Después de eso volví a mi casa y me acosté, me hice un ovillo, me sentía vulnerable, me dolía el cuerpo, pensar en la sangre que había dejado en la taza del baño me hacía sentir más débil. También me persiguen la moral judeocristiana, el desamor, alguna que otra miseria. Tengo mil explicaciones, Jill, y no tengo ninguna.


Ya en la tarde me enteré de todo. No lo quería creer. Con 25 años se debe estar disfrutando de la vida que hay por delante, de los amores, de la carrera, y no atravesando el continente; si viviéramos en un país o en una región de la cual la gente no quiera huir; un país que expulsa de mil maneras; a unos los empuja a emigrar, a otros los destierra en pleno 2021.


El mundo se me volvió un guiñapo cuando recibí la noticia. No he parado de llorar mientras pienso cómo habrá sido esa travesía, cuánto soportaste, qué pensabas, qué ilusiones tenías, tus 25 años… ¿Todavía pensabas en mí? Sé que esto es egoísta de mi parte, pero he sido tan poco egoísta en esta vida que sé que me lo perdonarás.

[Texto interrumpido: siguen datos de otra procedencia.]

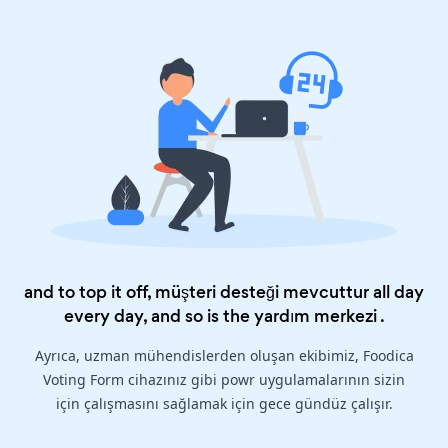
and to top it off, müşteri desteği mevcuttur all day
every day, and so is the
yardım merkezi
.
Ayrıca, uzman mühendislerden oluşan ekibimiz, Foodica
Voting Form cihazınız gibi powr uygulamalarının sizin
için çalışmasını sağlamak için gece gündüz çalışır.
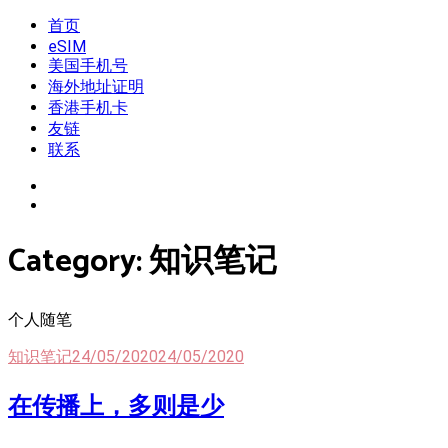
Skip
首页
我是王掌柜
新闻酸菜馆|极客电台|自媒体联盟
to
eSIM
content
美国手机号
海外地址证明
香港手机卡
友链
联系
Category:
知识笔记
个人随笔
知识笔记
24/05/2020
24/05/2020
在传播上，多则是少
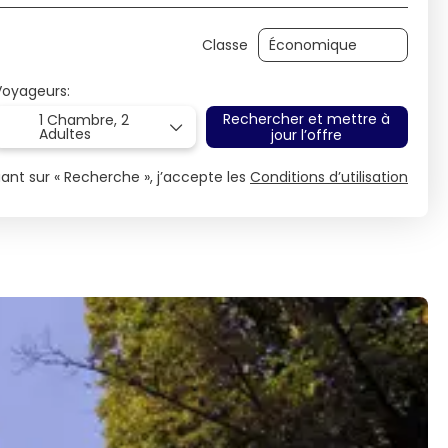
Classe
Voyageurs:
Rechercher et mettre à
1 Chambre,
2
Adultes
jour l’offre
uant sur « Recherche », j’accepte les
Conditions d’utilisation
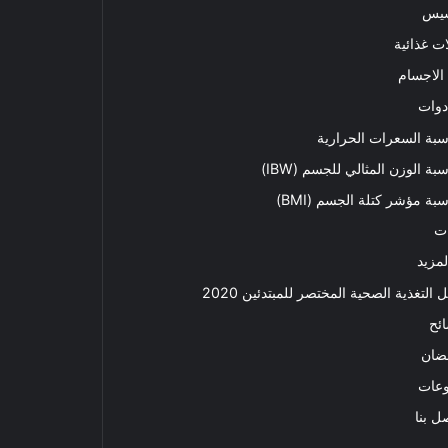
سيس
ت غذائية
الاجسام
دوات
بة السعرات الحرارية
بة الوزن المثالي للجسم (IBW)
بة مؤشر كتلة الجسم (BMI)
ت
لمزيد
ل التغذية الصحية المختصر للمبتدئين 2020​
ئح
ضان
وعات
ل بنا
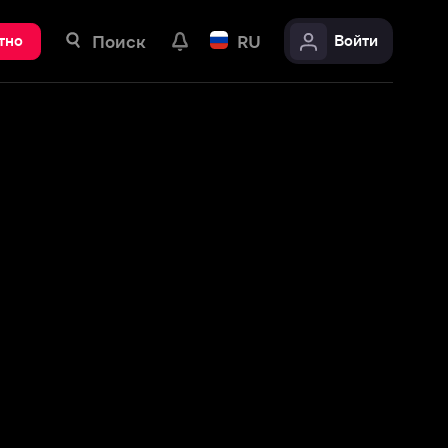
ск
RU
Войти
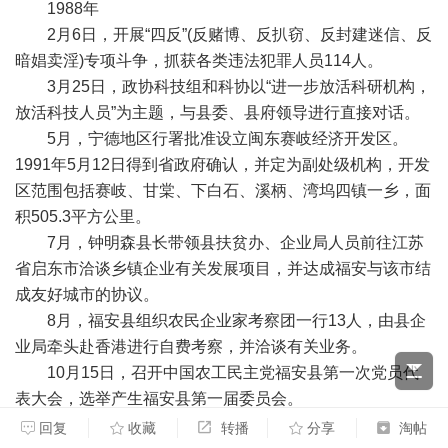
1988年
2月6日，开展“四反”(反赌博、反扒窃、反封建迷信、反
暗娼卖淫)专项斗争，抓获各类违法犯罪人员114人。
3月25日，政协科技组和科协以“进一步放活科研机构，
放活科技人员”为主题，与县委、县府领导进行直接对话。
5月，宁德地区行署批准设立闽东赛岐经济开发区。
1991年5月12日得到省政府确认，并定为副处级机构，开发
区范围包括赛岐、甘棠、下白石、溪柄、湾坞四镇一乡，面
积505.3平方公里。
7月，钟明森县长带领县扶贫办、企业局人员前往江苏
省启东市洽谈乡镇企业有关发展项目，并达成福安与该市结
成友好城市的协议。
8月，福安县组织农民企业家考察团一行13人，由县企
业局牵头赴香港进行自费考察，并洽谈有关业务。
10月15日，召开中国农工民主党福安县第一次党员代
表大会，选举产生福安县第一届委员会。
10月24日，因海埕纠纷，福安下白石镇南浦村被宁德
回复
收藏
转播
分享
淘帖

¿Cómo habrán sido tus últimos momentos? ¿Cómo es el río Bravo, Jill? No me atrevo a ver siquiera una foto. No quiero imaginar cómo sus aguas te arrastraron y ahogaron. No quiero imaginar, Jill, porque mira que comemos mierda en la vida: exclusiones, odios, separaciones, migraciones, dictaduras, desplazamientos, guerras, enemistad, y de pronto un día se acaba todo. O es que empieza. ¿Dónde estás ahora, Jill? ¿Dónde que no me lees? Dime que todo es mentira. Vuélveme a decir que soy tu cactus preferido y nacerán en mí nuevos marpacíficos.